Total number of page views, likes, page activity, post interactions, reach, video views, post coverage, comments, shared content, answers, percentage of men and women, country and city origin, language, views, and clicks in the shop, clicks on route planner, clicks on phone numbers. Likewise, data is provided in this way for the Facebook groups linked to our Facebook pages.

We use this aggregated data to make our posts and activities on our Facebook pages more attractive to users. According to the Facebook Terms of Service, we can identify the subscribers and fans of the site and view their profiles and other shared information.

Rights of the user

Since only Facebook has full access to the user data, we recommend that you contact Facebook directly if you would like to request information or to ask other questions about your rights as a user (for example, the right to delete). If you need assistance or have any other questions, feel free to contact us at the contact details provided in this Privacy notice.

If you no longer want your data to be processed as described here, please use the "I do not like this page" function to unlink your user profile from our site.

YOUR RIGHTS UNDER GDPR

In certain circumstances, you have the following rights relating to your Personal Data (Art. 13-22 GDPR):

To request access to your Personal Data. This is to enable you to receive a copy of the Personal Data we hold about you and to check that we are processing it lawfully.

To request correction (rectification) of the Personal Data that we hold about you. This enables you to have any incomplete or inaccurate information we hold about you corrected.

To request erasure of your Personal Data. This enables you to ask us to delete or remove Personal Data in certain circumstances. You also have the right to ask us to delete or remove your Personal Data where you have exercised your right to object to processing (see below).

To object to processing of your Personal Data where we are relying on the public interest or our legitimate interests ( or those of a third party) or processing your data for direct marketing purposes.

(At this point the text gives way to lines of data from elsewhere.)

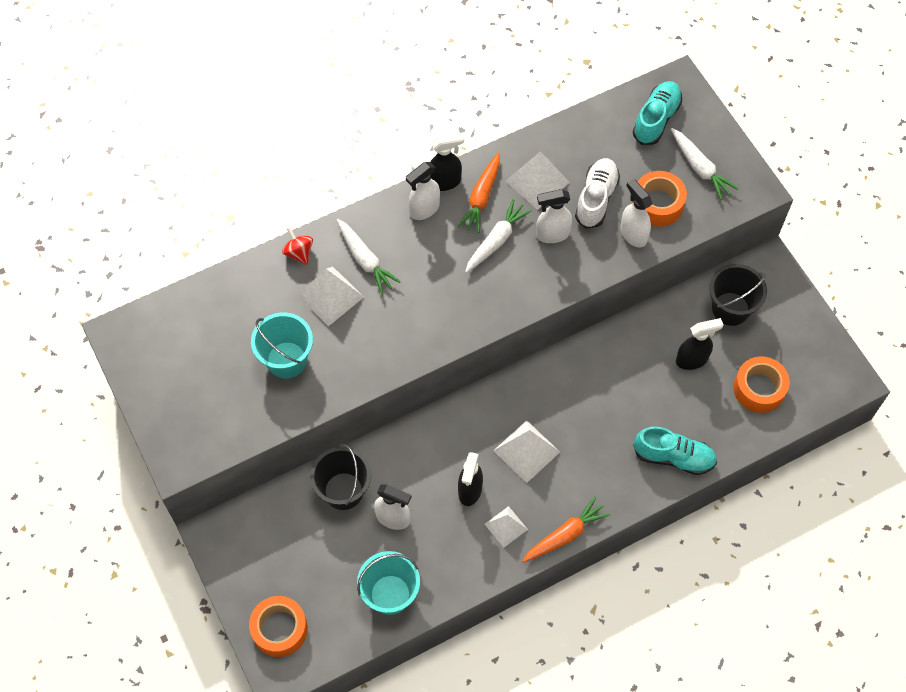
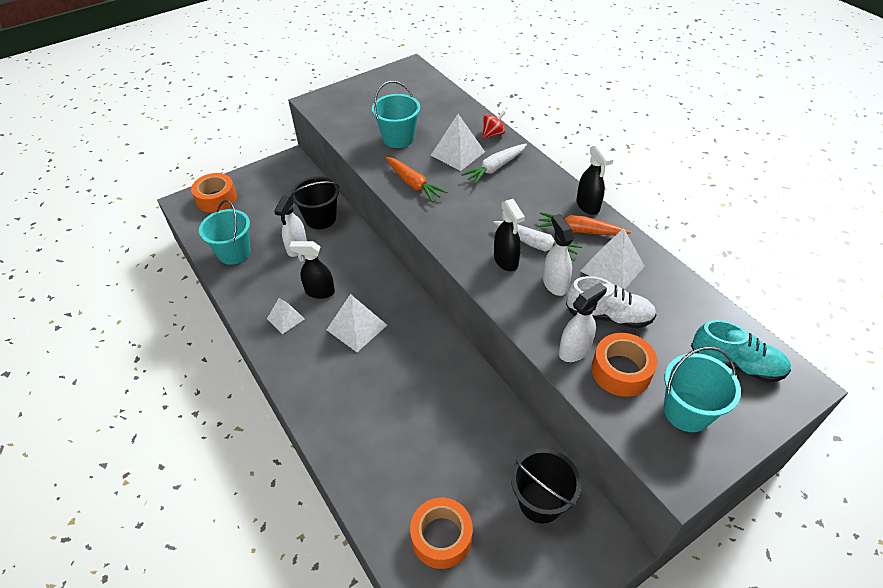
camera: 85 degrees right, 15 degrees down
(424, 209) = (555, 196): white spray bottle -> none
(565, 535) = (275, 362): orange carrot -> orange carrot (413, 184)
(674, 457) = (353, 449): turquoise shoe -> none
(692, 360) = (468, 463): black spray bottle -> black spray bottle (506, 261)
(700, 168) = (687, 411): white carrot -> turquoise bucket

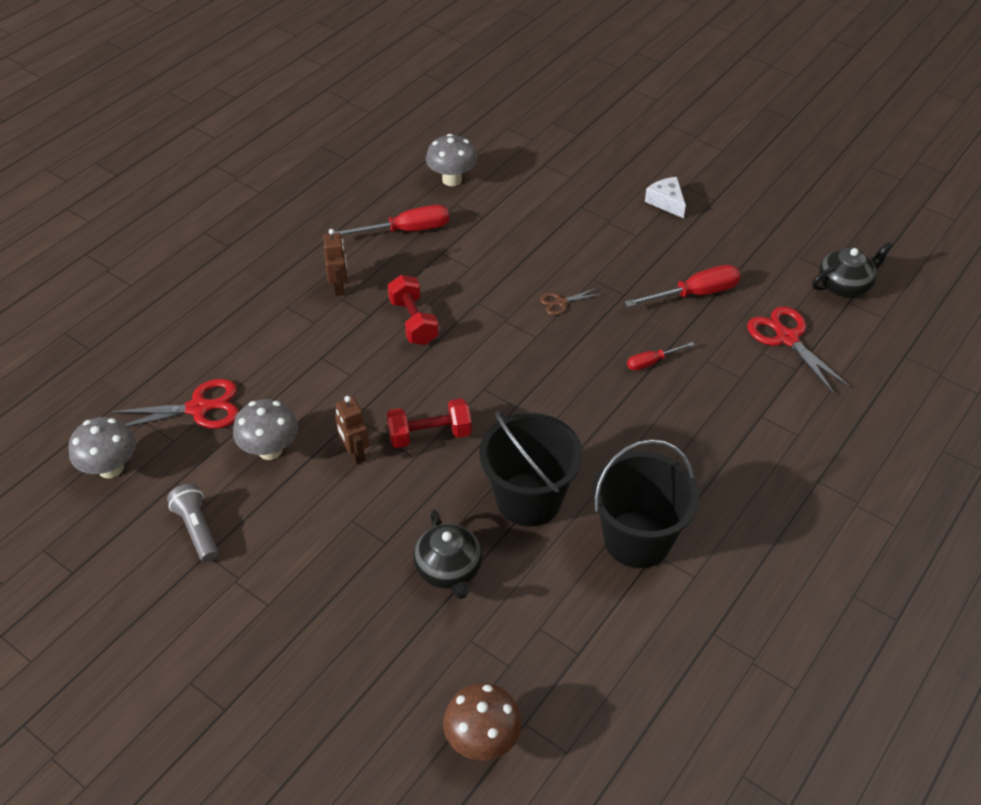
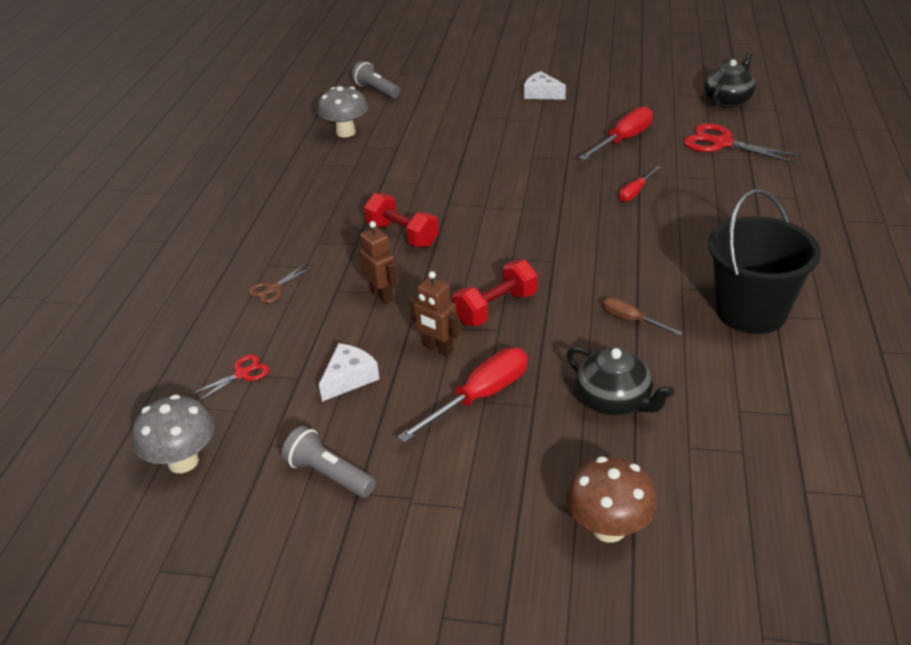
camera: 25 degrees left, 10 degrees down
(198, 408) = (242, 374): red scissors -> red scissors, size x0.53
(270, 450) = (349, 378): grey mushroom -> white cheese
(339, 287) = (308, 234): brown robot -> brown robot (382, 295)
(406, 230) = (336, 176): red screwdriver -> red screwdriver (480, 397)
(482, 739) = (782, 522): brown mushroom -> brown mushroom (609, 528)
(516, 136) = (376, 90): none -> grey flashlight
(528, 499) = (631, 320): black bucket -> brown screwdriver
(561, 302) = (520, 180): brown scissors -> brown scissors (273, 289)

To request the restriction of processing of your Personal Data. This enables you to ask us to suspend the processing of Personal Data about you: for example, if you want us to establish its accuracy or that it is being properly used by us. This means that it can only be used for certain limited purposes, such as dealing with legal claims or exercising our legal rights. In this situation, we would not use or share your information in other ways while it is restricted.

To request the transfer of your Personal Data to another party where we process it based on your consent and the processing is carried out by automated means.

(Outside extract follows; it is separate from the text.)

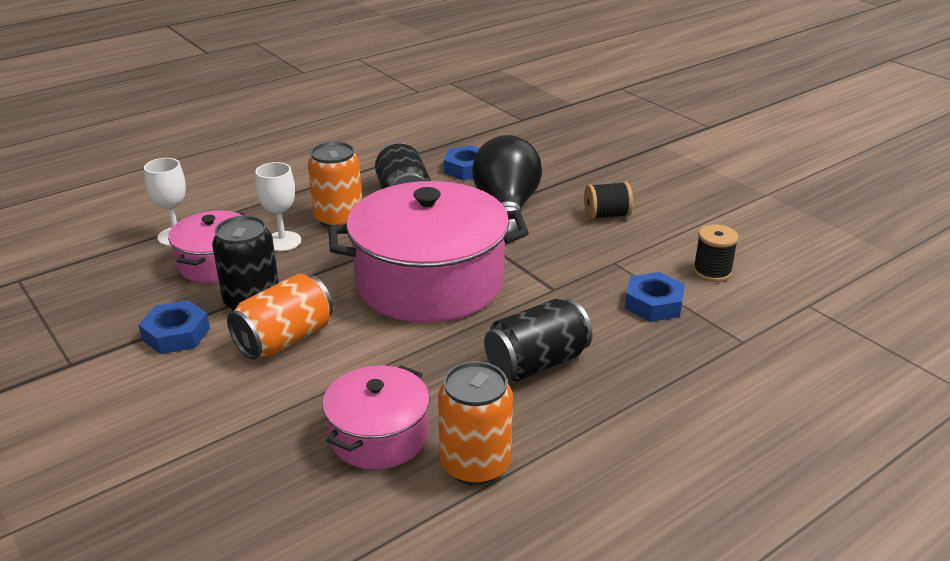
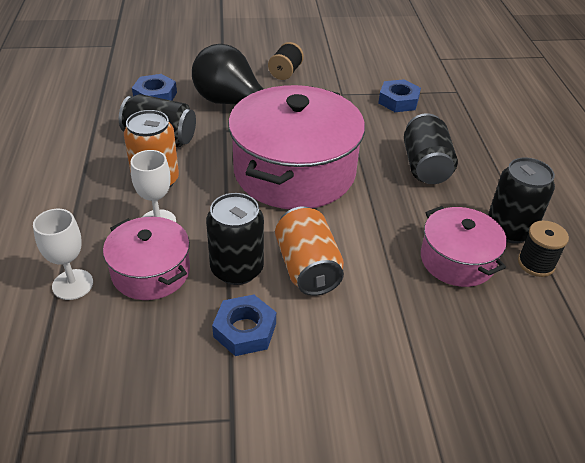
camera: 60 degrees left, 10 degrees up
(475, 464) = (509, 230): orange can -> black can
(712, 272) = (383, 69): black spool -> black spool (536, 263)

To withdraw any consent you have given, allowing us to send marketing communications to you or collect or use your Personal Data in any other way.

Please note that exercising some of these rights may mean that we are unable to provide our services to you because some of the information is necessary for some services. In other cases, it may mean that we are providing services based on incomplete information, which may result in those services not meeting your needs or expectations.

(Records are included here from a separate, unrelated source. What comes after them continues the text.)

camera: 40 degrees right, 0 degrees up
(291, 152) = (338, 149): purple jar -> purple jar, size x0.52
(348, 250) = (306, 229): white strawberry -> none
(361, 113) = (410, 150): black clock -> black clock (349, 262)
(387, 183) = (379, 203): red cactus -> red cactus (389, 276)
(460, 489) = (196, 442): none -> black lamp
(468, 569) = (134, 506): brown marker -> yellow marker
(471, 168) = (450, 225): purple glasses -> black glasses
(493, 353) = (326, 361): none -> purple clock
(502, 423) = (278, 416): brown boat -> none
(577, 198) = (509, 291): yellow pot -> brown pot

Furthermore, you have the right to lodge a complaint with the competent supervisory body (Art. 77 GDPR).

STORING AND DELETING YOUR PERSONAL DATA

The Personal Data are deleted if you withdraw your consent and/or such Personal Data are no longer necessary for the purpose of processing. Specific deletion periods are set out in this Privacy Notice referring to the specific data or are implemented by us according to the following measures: Settings and measures provided by the engaged third party providers, affected interests by the data subjects, our legitimate interest of deleting data in an economical way etc. Furthermore, we store your Personal Data if we are obliged to do so in accordance with legal retention periods applicable under commercial and tax law.